» **Assigned task**:
Without the pictures, copy all the entries below exactly.

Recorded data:
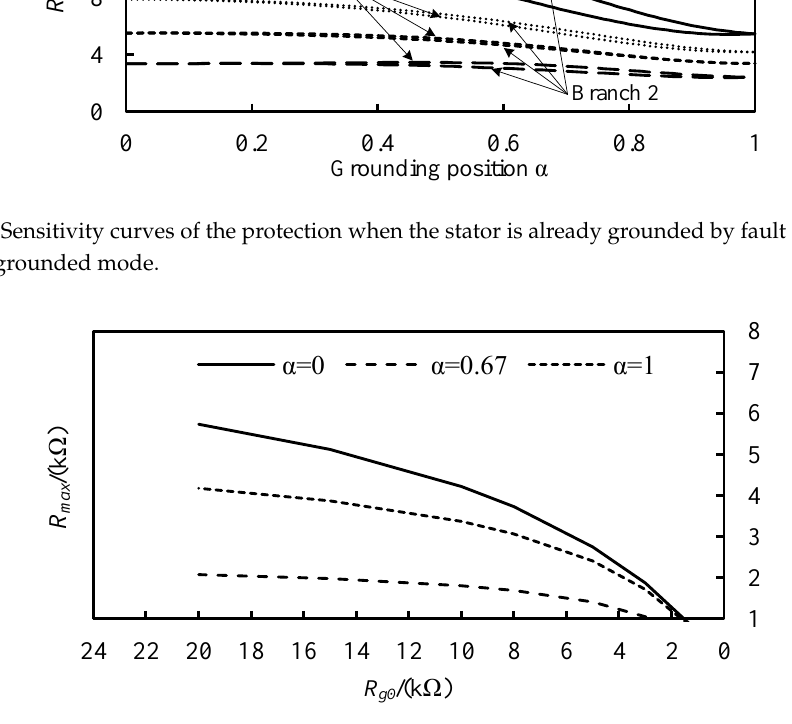
Figure 6. Sensitivity curves of the protection when the stator is grounded by a slowly reduced resistor in the ground transformer grounding mode.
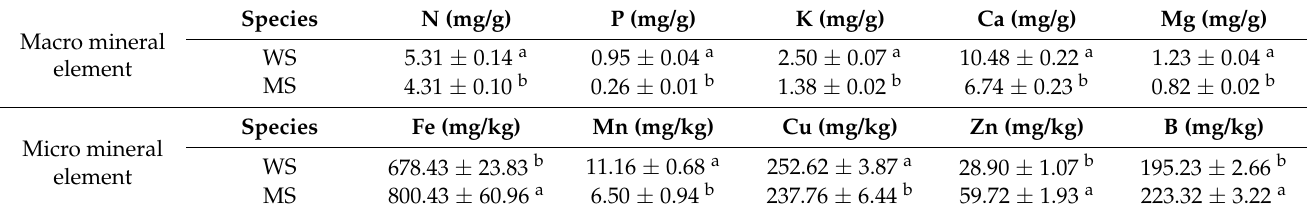
Table 1. Nutritional mineral element content in walnut sawdust and miscellaneous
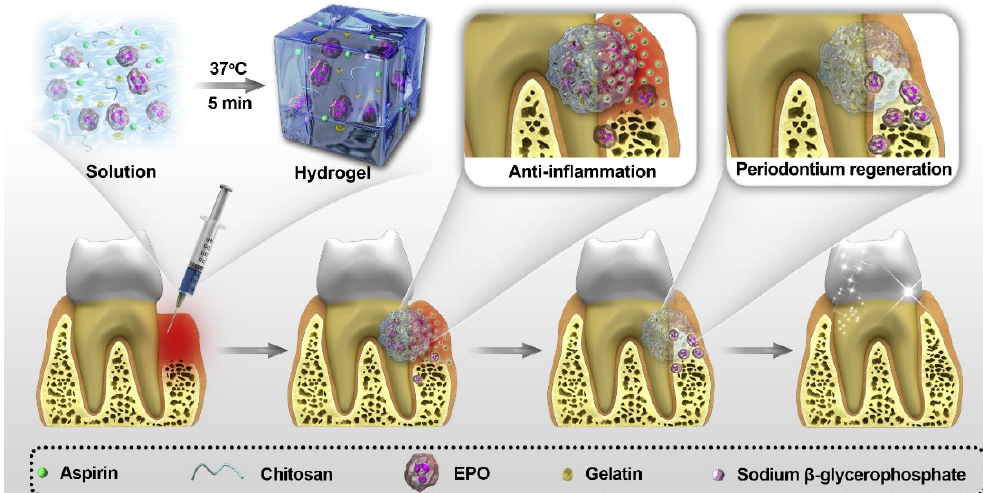
Figure 4. Schematic illustration of the preparation and application of the CS/ β -GP/gelatin hydrogels. Reprinted with permission from Ref. [112] Copyright 2019 Elsevier.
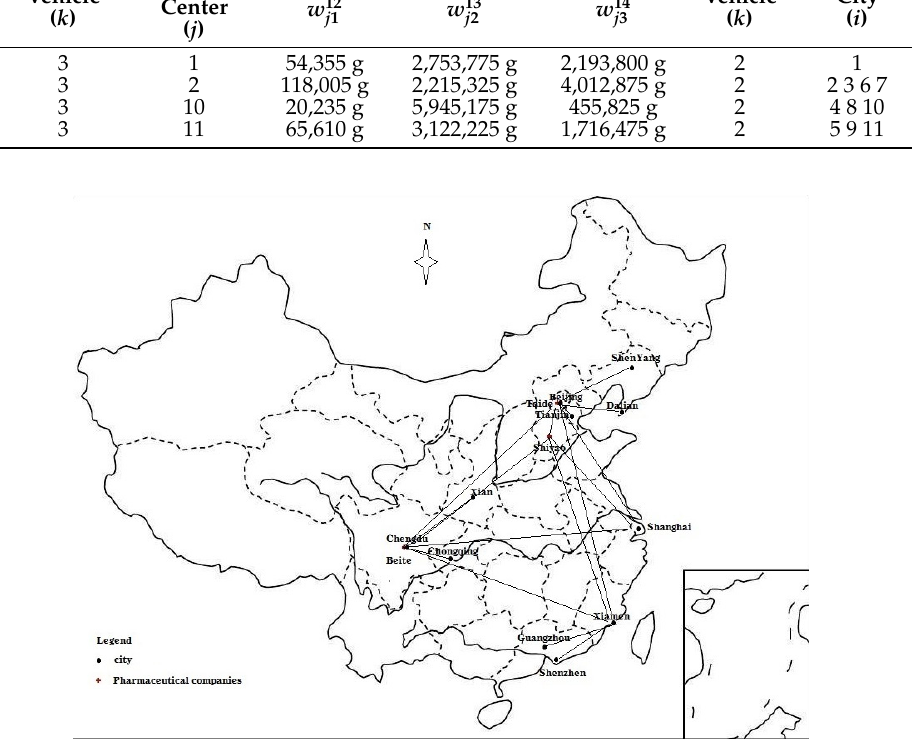
Figure 2. Diagram of optimized medicine distribution path.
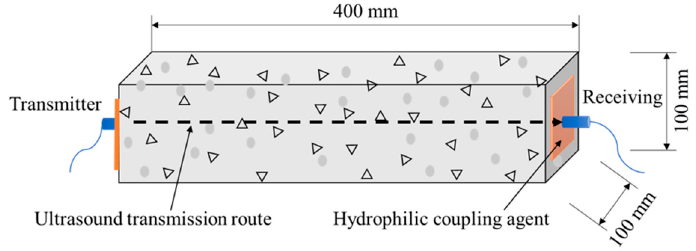
Figure 3. Ultrasonic direct-penetration method.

» **Result of this exercise**:
Figure 6. Sensitivity curves of the protection when the stator is grounded by a slowly reduced resistor in the ground transformer grounding mode.
Table 1. Nutritional mineral element content in walnut sawdust and miscellaneous
Figure 4. Schematic illustration of the preparation and application of the CS/ β -GP/gelatin hydrogels. Reprinted with permission from Ref. [112] Copyright 2019 Elsevier.
Figure 2. Diagram of optimized medicine distribution path.
Figure 3. Ultrasonic direct-penetration method.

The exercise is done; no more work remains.